Von ihnen ist derzeit dauernd die Rede. In Büchern, Artikeln und Vorträgen: Von den „Ausgeschlossenen“, wie der Soziologe Heinz Bude die gesellschaftlichen Randexistenzen in Deutschland kürzlich nannte. Doch sie selbst kommen nur selten zu Wort, obwohl ihre Zahl mittlerweile in die Millionen geht. Tendenz steigend. Daran wollte Bestsellergarant Jan Weiler etwas ändern, wenn auch nur fiktiv. In seinem neuesten Buch, das zeitgleich als Hörspiel erschienen ist, finden ein Architekt, ein Busfahrer, eine Sachbearbeiterin, ein Postbote und ein Muttersöhnchen auf spektakuläre Weise zur eigenen Sprache und schon bald zu einem medialen Sprachrohr. Allesamt sind sie ausgetickt, weil sie das Leben als Zumutung, ihre Umwelt als extrem störend empfunden haben. Allesamt also Fälle für die Psychiatrie: Der talentlose Architekt, weil er sich im Bayreuther Opernhaus eine Kugel in den Schädel jagen wollte. Der zivilisationsmüde Busfahrer, weil er die verhassten Fahrgäste auf eine außerplanmäßige Spritztour mitnahm. Die korpulente Sachbearbeiterin, weil sie nur noch Luft aß. Der eingeschüchterte Postbote, weil er in seiner Wohnung tonnenweise Briefe hortete und das Muttersöhnchen, weil es jahrelang mit seiner toten Mutter zusammen wohnte.
All diese Lebensläufe sind schon skurril genug. Doch es wird noch skurriler, als die „Fünf von der Klapse“ von einem Psychotherapeuten namens Dr.

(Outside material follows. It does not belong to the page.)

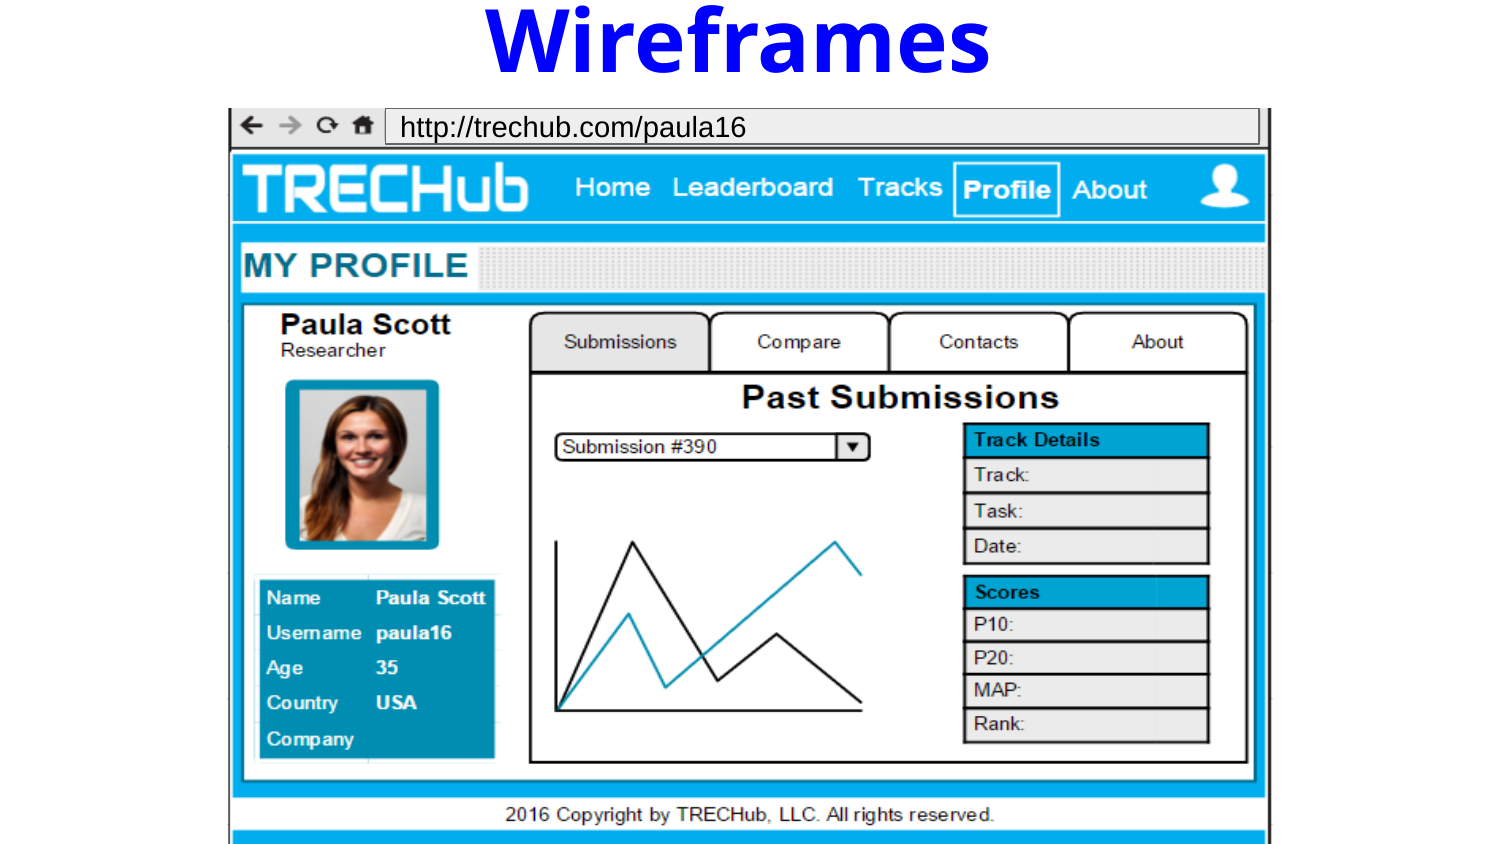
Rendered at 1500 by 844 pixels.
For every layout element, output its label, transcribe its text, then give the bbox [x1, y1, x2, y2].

title Wireframes [49, 0, 1451, 94]
picture [227, 108, 1273, 844]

Zens in dessen Privatklinik geheilt werden sollen. Der stachelt sie zu Heilungszwecken nämlich ungewollt zur Entführung eines Managers an. Sodass es auf dem Höhepunkt dieser wahnwitzigen Groteske zu einem sozialkritischen Dialog zwischen dem erfolgreichen Banker und den erfolglosen „Irren“ kommt und der auf Drängen der Kidnapper auch noch bundesweit als Talkshow ausgestrahlt wird. Freilich wird ihnen dieser medienwirksame Vorstoß letztlich zum Verhängnis. Sie landen vor Gericht, aber immerhin ist der Raubtierkapitalist gezähmt. An den Verhältnissen ändert sich trotz des medialen Spektakels natürlich nichts.
Hoffentlich aber ändert sich etwas in den Köpfen der Zuhörer. Denn was Weiler in seiner Geschichte vom Aufstand der fünf Loser erzählt, hat mehr mit der Wirklichkeit zu tun, als wir zunächst glauben. Es sind nicht die abgefahrenen Typen und der abenteuerliche Menschenraub, die uns an Vergleichbares in der Gegenwart erinnern sollen. Nein, die schrägen Charaktere und der noch schrägere Plot sollen Aufmerksamkeit schaffen für die verborgenen Sorgen und Nöte der „Ausgeschlossenen“. Aber auch unsere Sinne schärfen für den medialen Umgang mit den Außenseitern unserer Gesellschaft. Denn fast jeder von uns kann jederzeit in die Hartz-IV-Gesellschaft abrutschen.
Wie gut aber, dass es Weiler gibt, der uns diese wenig frohe Botschaft mit subtiler Ironie vorträgt. In einem recht konventionell arrangierten Hörspiel, das vor allem durch seine geschliffenen Monologe und Dialoge und nicht durch experimentelle Special Effects besticht. Weilers leicht brüchige, aber sehr markante Stimme verleiht dem von ihm gesprochenen Architekten, aber auch der ganzen absurden Atmosphäre die nötige Komik und Tiefe. Dazu tragen freilich auch die anderen Sprecher und Schauspieler bei, denen dieses Projekt wohl genauso gut gefallen hat, wie es ihren Hörern gefallen wird. Und mag sein Gegenstand auch noch so bitter sein.
Von Jörg von Bilavsky
Literaturangaben:
WEILER, JAN: Drachensaat. Sprecher: Jan Weiler, Annette Frier, Matthias Haase u.v.a. Der Hörverlag, München 2008. 3 CDs, 240 Minuten, 19,95 €.